(Recorded data)
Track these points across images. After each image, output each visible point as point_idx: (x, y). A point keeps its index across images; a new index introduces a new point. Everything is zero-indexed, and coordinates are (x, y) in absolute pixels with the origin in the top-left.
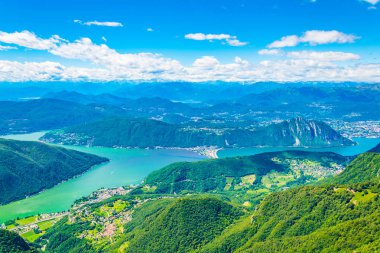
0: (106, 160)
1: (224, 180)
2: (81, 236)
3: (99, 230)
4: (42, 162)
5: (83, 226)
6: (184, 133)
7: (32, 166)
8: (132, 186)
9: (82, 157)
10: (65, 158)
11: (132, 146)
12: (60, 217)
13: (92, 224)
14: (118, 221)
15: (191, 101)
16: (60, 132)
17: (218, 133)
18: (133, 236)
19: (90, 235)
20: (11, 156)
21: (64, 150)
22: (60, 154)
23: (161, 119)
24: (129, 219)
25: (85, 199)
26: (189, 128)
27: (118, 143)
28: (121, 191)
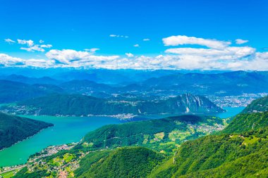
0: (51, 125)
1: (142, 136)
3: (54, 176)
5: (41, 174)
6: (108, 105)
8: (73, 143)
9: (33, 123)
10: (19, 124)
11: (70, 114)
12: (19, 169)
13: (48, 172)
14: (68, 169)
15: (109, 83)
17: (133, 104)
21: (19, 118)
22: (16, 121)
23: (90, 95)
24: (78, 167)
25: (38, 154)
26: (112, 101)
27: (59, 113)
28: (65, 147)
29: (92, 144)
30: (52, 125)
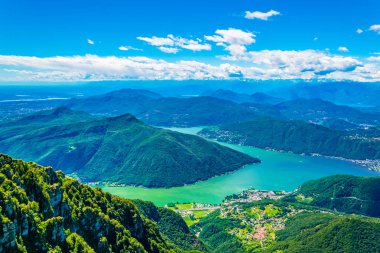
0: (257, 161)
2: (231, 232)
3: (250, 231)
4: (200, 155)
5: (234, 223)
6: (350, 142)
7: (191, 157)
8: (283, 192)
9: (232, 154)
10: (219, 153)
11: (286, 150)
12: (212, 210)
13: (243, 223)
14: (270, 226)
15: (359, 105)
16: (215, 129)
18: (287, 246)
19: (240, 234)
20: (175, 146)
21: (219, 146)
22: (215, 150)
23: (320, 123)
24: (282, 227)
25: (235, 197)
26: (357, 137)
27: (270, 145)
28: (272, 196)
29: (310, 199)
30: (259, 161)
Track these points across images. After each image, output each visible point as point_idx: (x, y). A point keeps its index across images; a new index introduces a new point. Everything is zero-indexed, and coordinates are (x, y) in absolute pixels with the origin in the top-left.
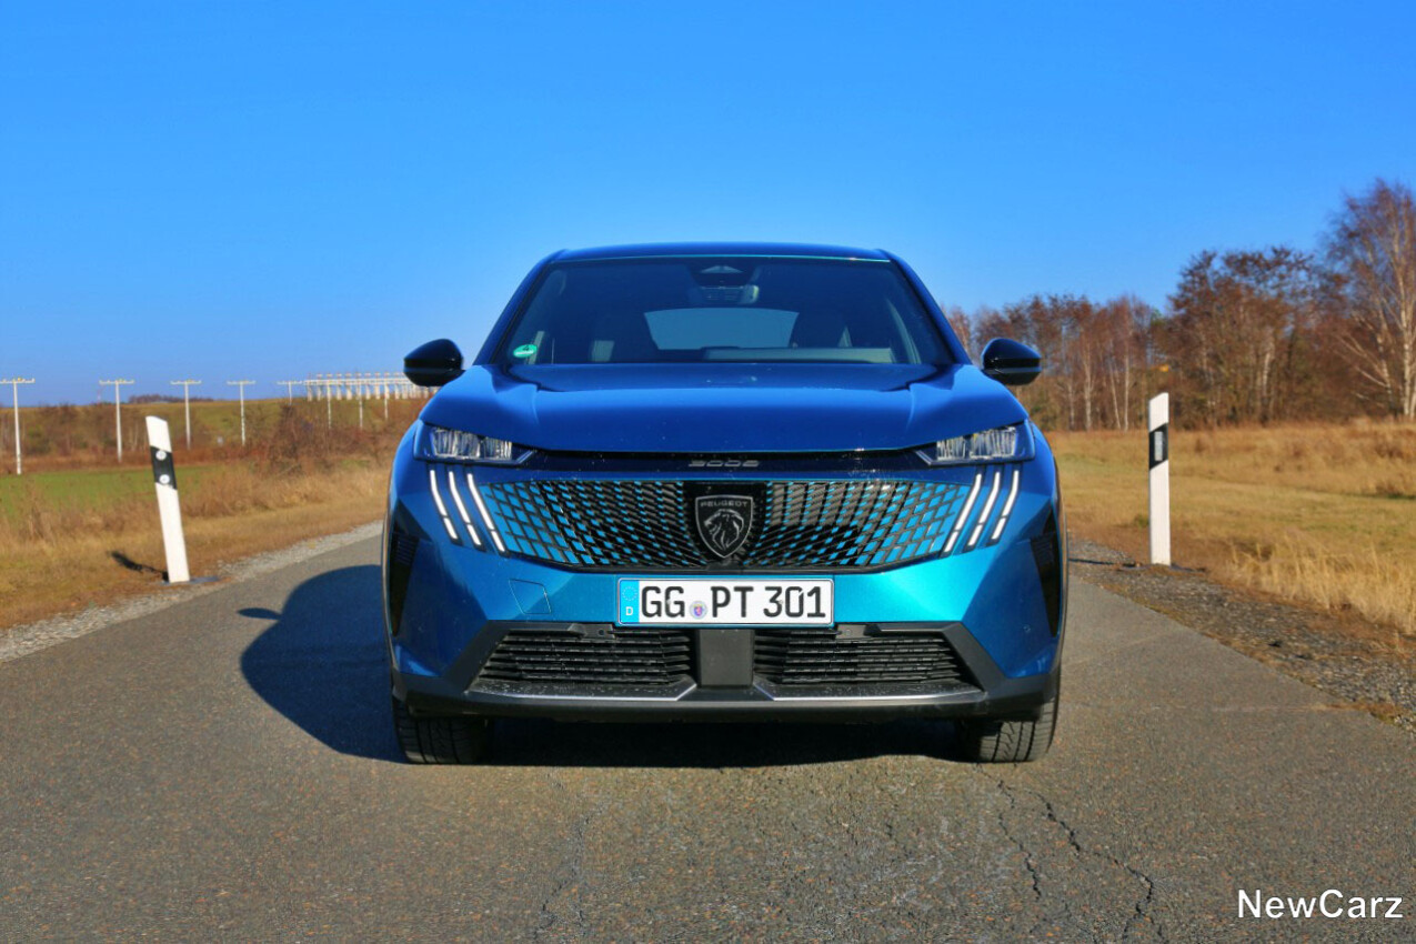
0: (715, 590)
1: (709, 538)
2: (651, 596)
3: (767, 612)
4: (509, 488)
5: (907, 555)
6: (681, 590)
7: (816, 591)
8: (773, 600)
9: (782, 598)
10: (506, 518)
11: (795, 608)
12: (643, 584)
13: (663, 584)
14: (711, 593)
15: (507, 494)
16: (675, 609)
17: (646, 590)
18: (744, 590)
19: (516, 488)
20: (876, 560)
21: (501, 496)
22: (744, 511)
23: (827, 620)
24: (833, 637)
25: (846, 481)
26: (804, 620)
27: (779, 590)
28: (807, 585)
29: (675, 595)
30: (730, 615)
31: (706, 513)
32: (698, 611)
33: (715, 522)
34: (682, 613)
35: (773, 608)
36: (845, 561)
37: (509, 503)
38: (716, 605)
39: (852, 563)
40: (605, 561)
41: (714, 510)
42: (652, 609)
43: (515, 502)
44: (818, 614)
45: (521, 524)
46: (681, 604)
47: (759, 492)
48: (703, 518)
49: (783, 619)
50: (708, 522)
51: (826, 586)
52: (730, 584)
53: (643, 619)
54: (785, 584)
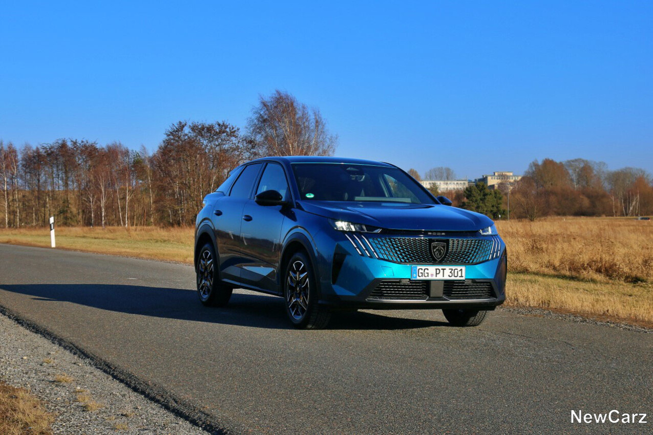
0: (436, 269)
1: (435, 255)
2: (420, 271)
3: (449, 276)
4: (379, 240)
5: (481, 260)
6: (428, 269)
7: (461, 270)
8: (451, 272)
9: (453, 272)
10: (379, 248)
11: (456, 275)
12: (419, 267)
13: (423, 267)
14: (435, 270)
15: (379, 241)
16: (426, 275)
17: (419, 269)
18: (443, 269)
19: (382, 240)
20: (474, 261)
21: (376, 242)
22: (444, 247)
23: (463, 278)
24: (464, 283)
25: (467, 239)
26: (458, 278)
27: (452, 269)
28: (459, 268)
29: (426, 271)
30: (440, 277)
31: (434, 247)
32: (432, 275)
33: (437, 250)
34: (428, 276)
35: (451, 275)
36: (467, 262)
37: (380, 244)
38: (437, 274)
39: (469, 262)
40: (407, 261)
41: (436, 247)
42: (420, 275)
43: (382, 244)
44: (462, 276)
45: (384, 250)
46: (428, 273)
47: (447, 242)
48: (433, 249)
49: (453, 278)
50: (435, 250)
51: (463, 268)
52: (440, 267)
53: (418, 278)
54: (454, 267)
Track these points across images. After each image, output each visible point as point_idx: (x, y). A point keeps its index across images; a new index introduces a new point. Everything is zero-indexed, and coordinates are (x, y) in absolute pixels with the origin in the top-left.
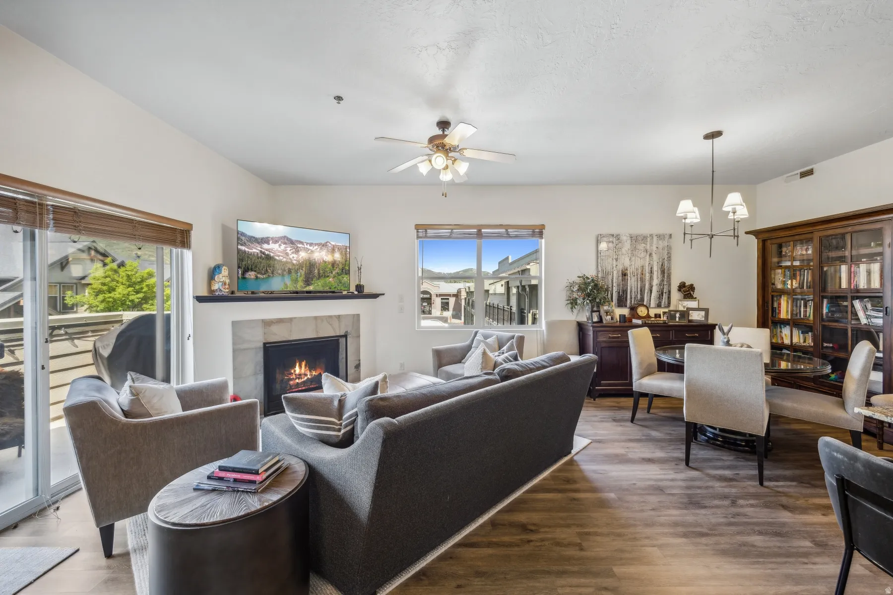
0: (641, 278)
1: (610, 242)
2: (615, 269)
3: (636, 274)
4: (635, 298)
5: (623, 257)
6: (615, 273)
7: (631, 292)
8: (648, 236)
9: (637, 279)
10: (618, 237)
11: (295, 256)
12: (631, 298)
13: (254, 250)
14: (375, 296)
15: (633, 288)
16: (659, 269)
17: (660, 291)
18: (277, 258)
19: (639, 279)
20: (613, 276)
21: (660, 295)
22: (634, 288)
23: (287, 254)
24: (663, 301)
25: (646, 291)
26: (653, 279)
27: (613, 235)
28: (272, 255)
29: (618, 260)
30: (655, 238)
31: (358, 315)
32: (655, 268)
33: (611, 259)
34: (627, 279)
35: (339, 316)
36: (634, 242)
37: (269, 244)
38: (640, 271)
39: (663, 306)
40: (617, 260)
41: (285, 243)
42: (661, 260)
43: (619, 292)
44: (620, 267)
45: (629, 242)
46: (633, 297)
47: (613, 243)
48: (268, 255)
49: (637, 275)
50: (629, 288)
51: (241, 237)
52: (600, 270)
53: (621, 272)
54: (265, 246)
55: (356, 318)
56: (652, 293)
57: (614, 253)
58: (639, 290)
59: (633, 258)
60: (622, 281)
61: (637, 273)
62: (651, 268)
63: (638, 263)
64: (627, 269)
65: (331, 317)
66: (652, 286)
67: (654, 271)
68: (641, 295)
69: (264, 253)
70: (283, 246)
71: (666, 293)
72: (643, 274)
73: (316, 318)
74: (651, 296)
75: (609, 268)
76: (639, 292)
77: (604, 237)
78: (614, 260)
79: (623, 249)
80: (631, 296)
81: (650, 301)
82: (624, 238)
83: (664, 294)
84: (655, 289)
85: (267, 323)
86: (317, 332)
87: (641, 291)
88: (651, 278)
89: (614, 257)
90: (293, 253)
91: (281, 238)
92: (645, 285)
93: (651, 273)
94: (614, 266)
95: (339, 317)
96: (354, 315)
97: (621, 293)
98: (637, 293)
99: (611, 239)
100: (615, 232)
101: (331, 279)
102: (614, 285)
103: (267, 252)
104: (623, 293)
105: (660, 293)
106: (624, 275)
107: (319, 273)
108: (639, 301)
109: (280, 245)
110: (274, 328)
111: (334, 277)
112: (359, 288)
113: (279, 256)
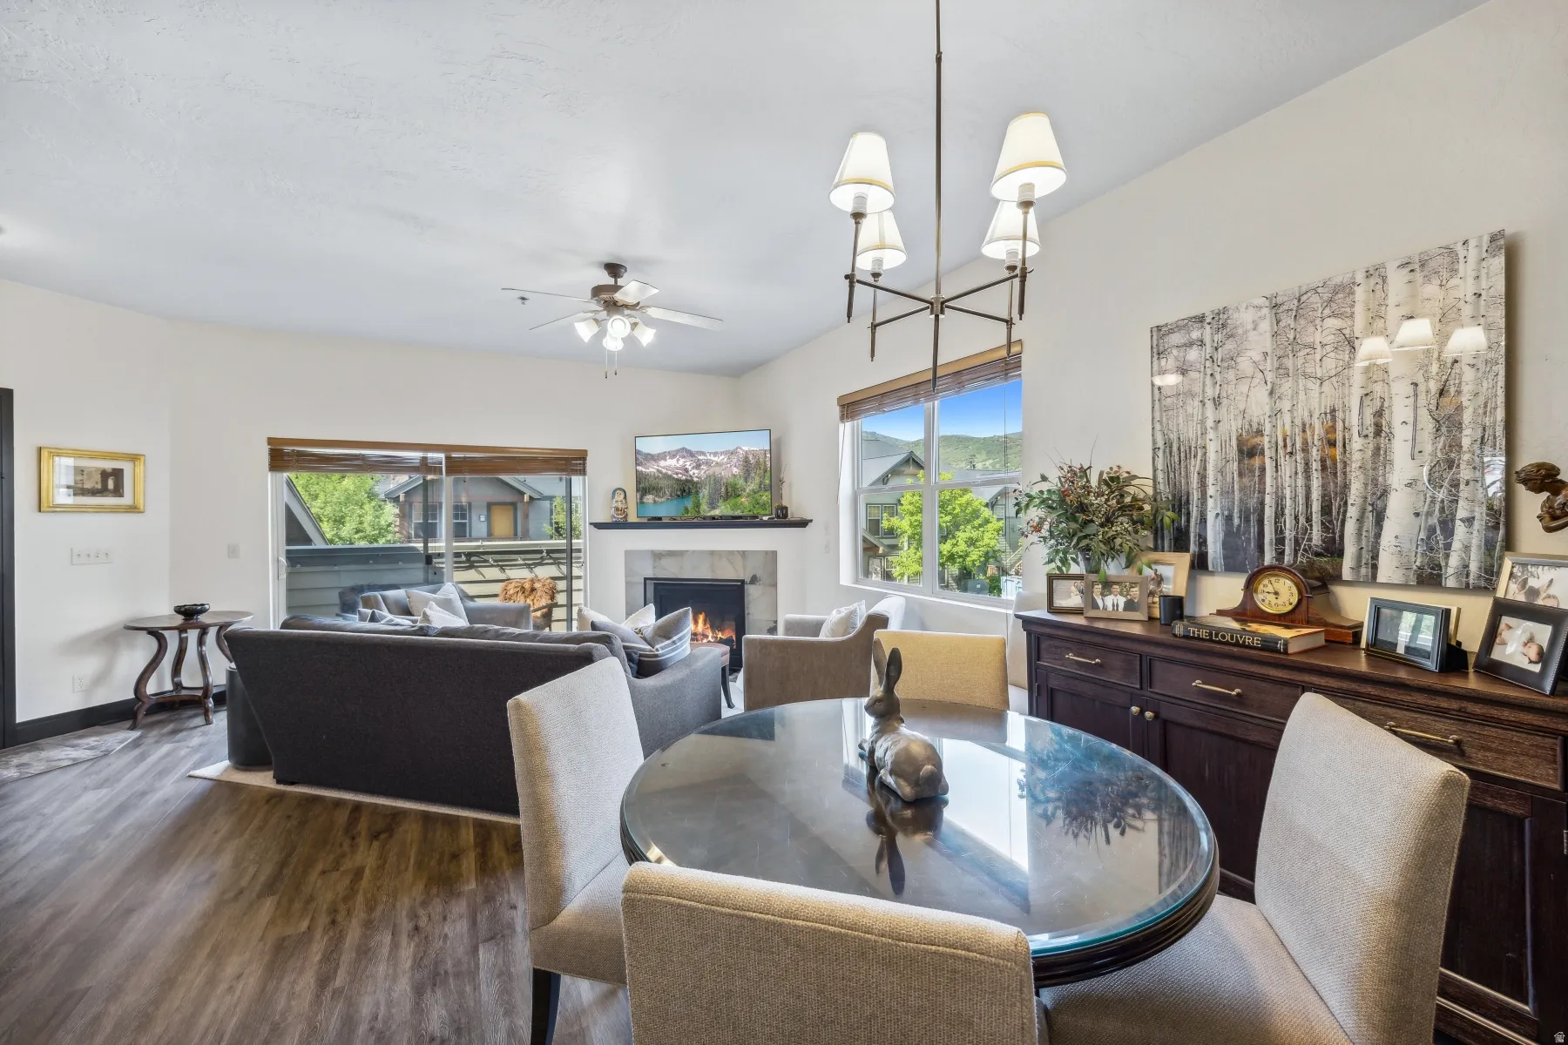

To do: Rewrite the listing above with every "top-left" changed to "upper-left" and everything else left the same. Leave out the pictures.

Task output:
Track these points across images. After each image, output each visible point as point_idx: (x, y). A point keeps its index across images; a new index introduces a new point. Everything is zero-indexed, and coordinates are (x, y) in absolute pixels with the origin in the upper-left.
0: (106, 160)
1: (224, 180)
2: (81, 236)
3: (99, 230)
4: (42, 162)
5: (83, 226)
6: (184, 133)
7: (32, 166)
8: (132, 186)
9: (82, 157)
10: (65, 158)
11: (132, 146)
12: (60, 217)
13: (92, 224)
14: (118, 221)
15: (191, 101)
16: (60, 132)
17: (218, 133)
18: (133, 236)
19: (90, 235)
20: (11, 156)
21: (64, 150)
22: (60, 154)
23: (161, 119)
24: (129, 219)
25: (85, 199)
26: (189, 128)
27: (118, 143)
28: (121, 191)
0: (51, 125)
1: (142, 136)
3: (54, 176)
5: (41, 174)
6: (108, 105)
8: (73, 143)
9: (33, 123)
10: (19, 124)
11: (70, 114)
12: (19, 169)
13: (48, 172)
14: (68, 169)
15: (109, 83)
17: (133, 104)
21: (19, 118)
22: (16, 121)
23: (90, 95)
24: (78, 167)
25: (38, 154)
26: (112, 101)
27: (59, 113)
28: (65, 147)
29: (92, 144)
30: (52, 125)
0: (257, 161)
2: (231, 232)
3: (250, 231)
4: (200, 155)
5: (234, 223)
6: (350, 142)
7: (191, 157)
8: (283, 192)
9: (232, 154)
10: (219, 153)
11: (286, 150)
12: (212, 210)
13: (243, 223)
14: (270, 226)
15: (359, 105)
16: (215, 129)
18: (287, 246)
19: (240, 234)
20: (175, 146)
21: (219, 146)
22: (215, 150)
23: (320, 123)
24: (282, 227)
25: (235, 197)
26: (357, 137)
27: (270, 145)
28: (272, 196)
29: (310, 199)
30: (259, 161)
Track these points across images. After each image, output each visible point as point_idx: (x, y). A point keeps its index across images; a new index introduces a new point. Everything is zero-indexed, and coordinates are (x, y) in absolute pixels with the origin in the upper-left.
0: (715, 590)
1: (709, 538)
2: (651, 596)
3: (767, 612)
4: (509, 488)
5: (907, 555)
6: (681, 590)
7: (816, 591)
8: (773, 600)
9: (782, 598)
10: (506, 518)
11: (795, 608)
12: (643, 584)
13: (663, 584)
14: (711, 593)
15: (507, 494)
16: (675, 609)
17: (646, 590)
18: (744, 590)
19: (516, 488)
20: (876, 560)
21: (501, 496)
22: (744, 511)
23: (827, 620)
24: (833, 637)
25: (846, 481)
26: (804, 620)
27: (779, 590)
28: (807, 585)
29: (675, 595)
30: (730, 615)
31: (706, 513)
32: (698, 611)
33: (715, 522)
34: (682, 613)
35: (773, 608)
36: (845, 561)
37: (509, 503)
38: (716, 605)
39: (852, 563)
40: (605, 561)
41: (714, 510)
42: (652, 609)
43: (515, 502)
44: (818, 614)
45: (521, 524)
46: (681, 604)
47: (759, 492)
48: (703, 518)
49: (783, 619)
50: (708, 522)
51: (826, 586)
52: (730, 584)
53: (643, 619)
54: (785, 584)
0: (436, 269)
1: (435, 255)
2: (420, 271)
3: (449, 276)
4: (379, 240)
5: (481, 260)
6: (428, 269)
7: (461, 270)
8: (451, 272)
9: (453, 272)
10: (379, 248)
11: (456, 275)
12: (419, 267)
13: (423, 267)
14: (435, 270)
15: (379, 241)
16: (426, 275)
17: (419, 269)
18: (443, 269)
19: (382, 240)
20: (474, 261)
21: (376, 242)
22: (444, 247)
23: (463, 278)
24: (464, 283)
25: (467, 239)
26: (458, 278)
27: (452, 269)
28: (459, 268)
29: (426, 271)
30: (440, 277)
31: (434, 247)
32: (432, 275)
33: (437, 250)
34: (428, 276)
35: (451, 275)
36: (467, 262)
37: (380, 244)
38: (437, 274)
39: (469, 262)
40: (407, 261)
41: (436, 247)
42: (420, 275)
43: (382, 244)
44: (462, 276)
45: (384, 250)
46: (428, 273)
47: (447, 242)
48: (433, 249)
49: (453, 278)
50: (435, 250)
51: (463, 268)
52: (440, 267)
53: (418, 278)
54: (454, 267)
Track these points across images. After each image, output each visible point as point_idx: (x, y). A point keeps its index across images; a new index introduces a new point. Everything is zero-indexed, and coordinates are (x, y) in absolute pixels with the origin in the upper-left.
0: (641, 278)
1: (610, 242)
2: (615, 269)
3: (636, 274)
4: (635, 298)
5: (623, 257)
6: (615, 273)
7: (631, 292)
8: (648, 236)
9: (637, 279)
10: (618, 237)
11: (295, 256)
12: (631, 298)
13: (254, 250)
14: (375, 296)
15: (633, 288)
16: (659, 269)
17: (660, 291)
18: (277, 258)
19: (639, 279)
20: (613, 276)
21: (660, 295)
22: (634, 288)
23: (287, 254)
24: (663, 301)
25: (646, 291)
26: (653, 279)
27: (613, 235)
28: (272, 255)
29: (618, 260)
30: (655, 238)
31: (358, 315)
32: (655, 268)
33: (611, 259)
34: (627, 279)
35: (339, 316)
36: (634, 242)
37: (269, 244)
38: (640, 271)
39: (663, 306)
40: (617, 260)
41: (285, 243)
42: (661, 260)
43: (619, 292)
44: (620, 267)
45: (629, 242)
46: (633, 297)
47: (613, 243)
48: (268, 255)
49: (637, 275)
50: (629, 288)
51: (241, 237)
52: (600, 270)
53: (621, 272)
54: (265, 246)
55: (356, 318)
56: (652, 293)
57: (614, 253)
58: (639, 290)
59: (633, 258)
60: (622, 281)
61: (637, 273)
62: (651, 268)
63: (638, 263)
64: (627, 269)
65: (331, 317)
66: (652, 286)
67: (654, 271)
68: (641, 295)
69: (264, 253)
70: (283, 246)
71: (666, 293)
72: (643, 274)
73: (316, 318)
74: (651, 296)
75: (609, 268)
76: (639, 292)
77: (604, 237)
78: (614, 260)
79: (623, 249)
80: (631, 296)
81: (650, 301)
82: (624, 238)
83: (664, 294)
84: (655, 289)
85: (267, 323)
86: (317, 332)
87: (641, 291)
88: (651, 278)
89: (614, 257)
90: (293, 253)
91: (281, 238)
92: (645, 285)
93: (651, 273)
94: (614, 266)
95: (339, 317)
96: (354, 315)
97: (621, 293)
98: (637, 293)
99: (611, 239)
100: (615, 232)
101: (331, 279)
102: (614, 285)
103: (267, 252)
104: (623, 293)
105: (660, 293)
106: (624, 275)
107: (319, 273)
108: (639, 301)
109: (280, 245)
110: (274, 328)
111: (334, 277)
112: (359, 288)
113: (279, 256)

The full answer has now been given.